#### INSTRUCTION:
Write out exactly the lines from the one containing "This repo is" through the last line of the records below, and no others.

#### DATA SECTION:
'''

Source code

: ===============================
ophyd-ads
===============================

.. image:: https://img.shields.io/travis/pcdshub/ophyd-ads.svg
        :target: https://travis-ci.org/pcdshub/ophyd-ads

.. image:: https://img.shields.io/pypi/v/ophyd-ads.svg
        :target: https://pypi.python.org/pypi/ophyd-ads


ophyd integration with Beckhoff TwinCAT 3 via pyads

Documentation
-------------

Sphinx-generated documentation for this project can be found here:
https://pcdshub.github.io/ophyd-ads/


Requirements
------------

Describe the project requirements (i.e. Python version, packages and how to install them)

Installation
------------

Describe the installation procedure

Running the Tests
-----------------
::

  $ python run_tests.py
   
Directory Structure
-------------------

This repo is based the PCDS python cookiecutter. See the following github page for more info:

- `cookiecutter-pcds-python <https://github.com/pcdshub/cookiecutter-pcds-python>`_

'''

#### EXERCISE OUTPUT:
This repo is based the PCDS python cookiecutter. See the following github page for more info:

- `cookiecutter-pcds-python <https://github.com/pcdshub/cookiecutter-pcds-python>`_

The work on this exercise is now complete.